Another thing to check is the NQQuery.log, looking at the number of bytes returned from a database query. This could feed into some kind of generated alert for closer investigation if a query returns above a certain number. OBI 10g: [sourcecode language=“bash”] grep retrieved NQQuery.log|awk ‘{print $5}’|sort -n [/sourcecode] OBI 11g: [sourcecode language=“bash”] grep retrieved NQQuery.log|awk ‘{print $20}’|sort -n [/sourcecode] (if you’re running on Windows then to run this command you’ll need either cygwin or google for a Win32 version of grep/awk/sort - or brew your own Powershell version)

I’d also strongly recommend monitoring your BI Server’s TEMP folder (defined as WORK_DIRECTORY_PATHS in NQSConfig.INI), as this is where it lands the data to disk when it’s got to crunch it. Monitor this for two reasons - to spot when bad stuff’s happening, but also in case it fills up and causes your BI Server to barf. For the latter, you can expect to get: [sourcecode] [nQSError: 10058] A general error has occurred. [nQSError: 46118] Out of disk space. [/sourcecode]

Developing for the long term 🔗

How do you assess your development projects for quality? You presumably are keen that the reports match the specifications and return the right numbers. You hopefully also have NFRs for how quickly these reports run. But what about system impact of new developments? How do you quantify this?

Unless you are delivering a standalone project, fire-and-forget, then maybe you can performance test for load and concurrency up-front to validate how well your solution will scale to the required users. But lots of BI projects are iterative and may well be across functions too. Just because your development project is first to land it doesn’t give you the right to dump a steaming pile on the servers and proclaim that it works with your user volumes and meets their NFRs, so all is well. What about all the projects that come along next, and are going to be hindered by your mess?

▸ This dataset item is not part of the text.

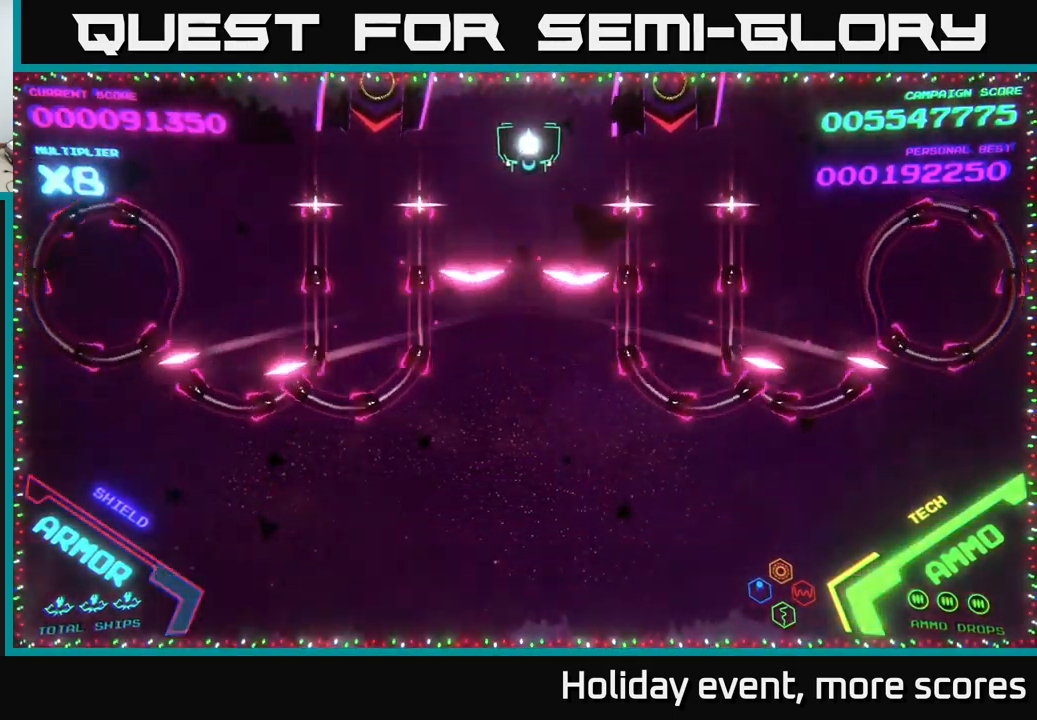
{"buttons": ["B"], "left_stick": "down", "right_stick": "center", "events": [[300, "left_stick", "down"], [317, "B", "down"]]}
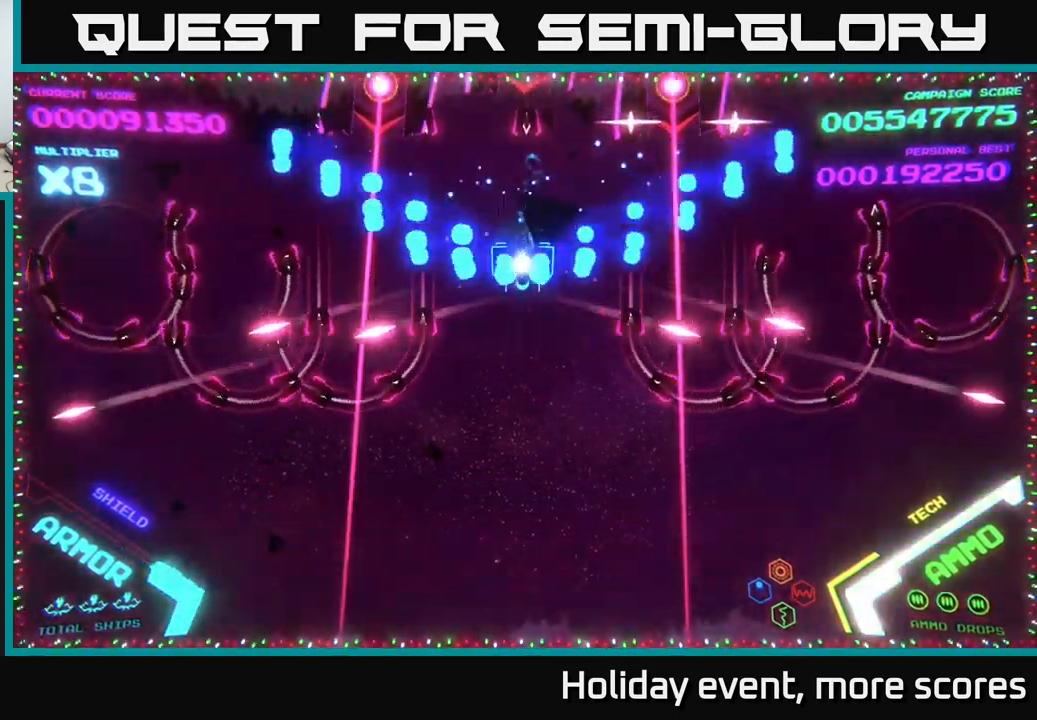
{"buttons": [], "left_stick": "down", "right_stick": "center", "events": [[450, "B", "up"]]}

This is where another double-edged sword comes into play - “Best Practice”. For me, Best Practice is a way of doing something that multiple implementations, time and expertise has shown to be the best way of not screwing up. It is the starting point from which to work, understanding deviations as required. What it is not, and what gets it the bad reputation, is a fixed set of crude rules to be adhered to blindly and implemented without questioning or understanding.

If a system is not adhering to the kind of best practice I’m talking about here - filter early, in essence - then there may be a good reason. But that reason must be consciously and loudly acknowledged and documented.